What can you actually hear with an entry-level SDR?

On day one with an RTL-SDR Blog V4 and the supplied dipole: FM broadcast, NOAA weather radio, airband (118 to 137 MHz), local amateur repeaters on 2m and 70cm, ADS-B aircraft tracking at 1090 MHz, pagers, marine VHF, FRS/GMRS handhelds, and the public-safety bands that are still analog. Add a long-wire antenna for HF and you pick up shortwave broadcasters, ham SSB and CW, and time signals like WWV on 10 MHz. With patience and the right software you can decode weather satellite images from NOAA 15/18/19 as they pass overhead.

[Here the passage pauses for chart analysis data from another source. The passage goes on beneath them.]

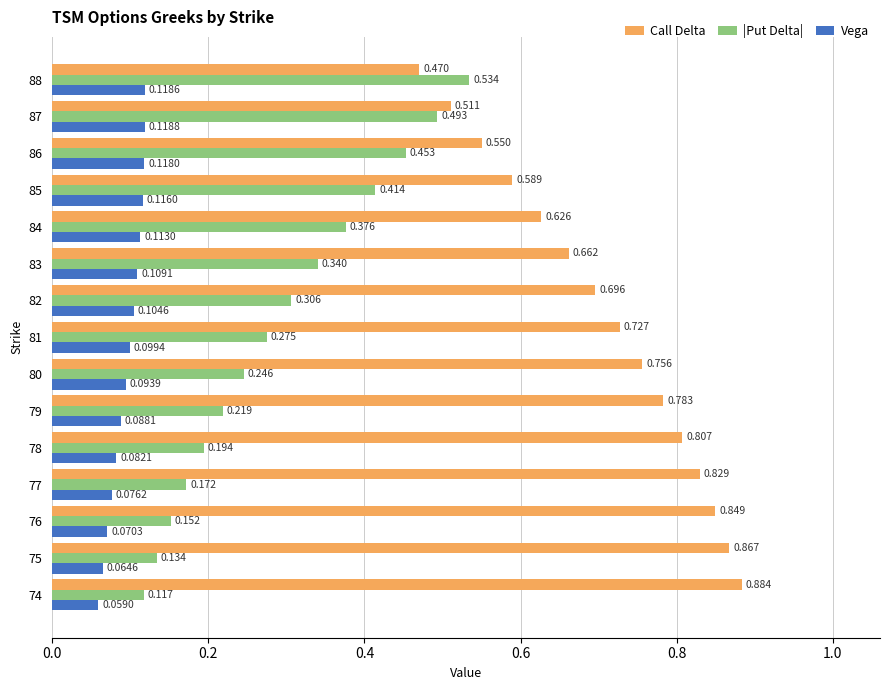

Which series has the largest range (max minus min)?

|Put Delta|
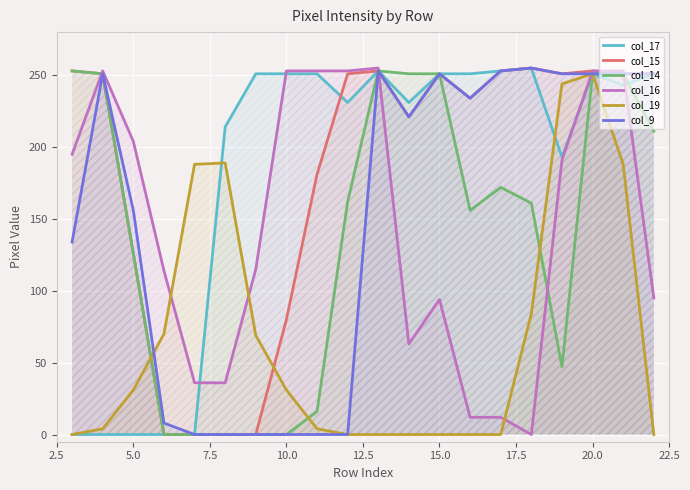

Reading left to right, what are all the values shown in this chart?

col_17: 0	0	0	0	0	214	251	251	251	231	253	231	251	251	253	255	193	251	243	251
col_15: 253	251	126	0	0	0	0	80	181	251	253	221	251	234	253	255	251	253	251	251
col_14: 253	251	126	0	0	0	0	0	16	162	253	251	251	156	172	161	47	251	251	211
col_16: 195	253	204	114	36	36	115	253	253	253	255	63	94	12	12	0	191	253	253	95
col_19: 0	4	31	70	188	189	69	31	4	0	0	0	0	0	0	84	244	251	188	0
col_9: 134	251	156	8	0	0	0	0	0	0	253	221	251	234	253	255	251	251	251	251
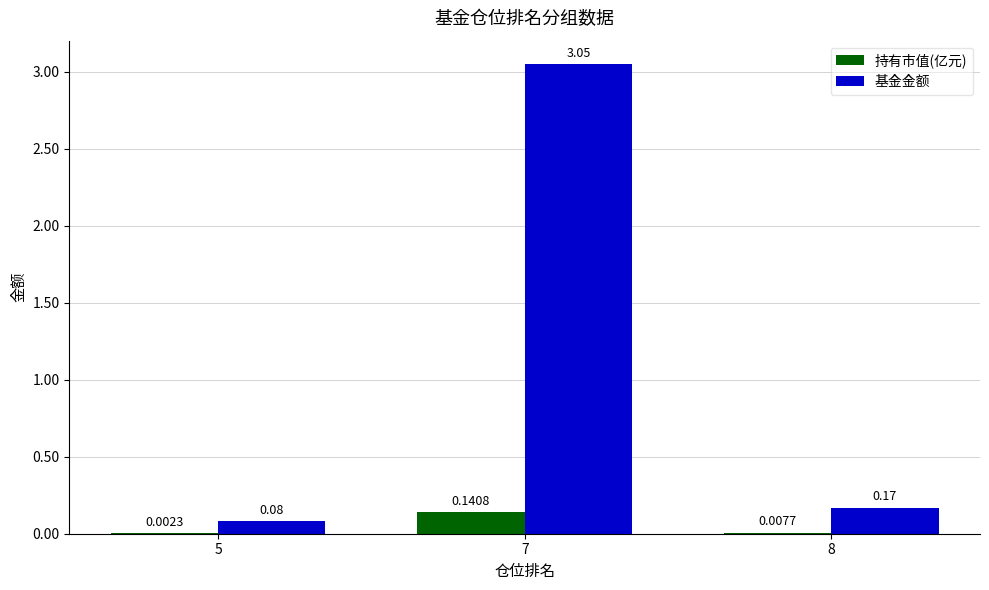

Which series changed the most between 5 and 8?

基金金额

RTL-SDR Blog V4 or HackRF One for a first SDR?

RTL-SDR Blog V4 unless you already know you want to transmit. The V4 covers 500 kHz to 1.75 GHz, costs $35, and gets you 90% of what you'll do as a beginner: listening, decoding, ADS-B, weather satellites, ham bands. HackRF One is $300+, covers 1 MHz to 6 GHz, and adds transmit. If you're not yet sure you'll stick with the hobby, the V4 is the answer. You can always add a HackRF later when you have a specific TX project.

What antenna do I actually need?

The dipole that ships in the RTL-SDR Blog V4 kit is genuinely usable for VHF/UHF and gets you ADS-B, FM, weather radio, and 2m ham. For HF below 30 MHz you need a wire, a random long-wire of 10 to 20 meters with a 9:1 unun and a short counterpoise is the cheapest path to shortwave and ham HF reception. For satellites, build a QFH (quadrifilar helix) or buy a turnstile. Antenna is the thing that makes or breaks SDR performance, not the dongle.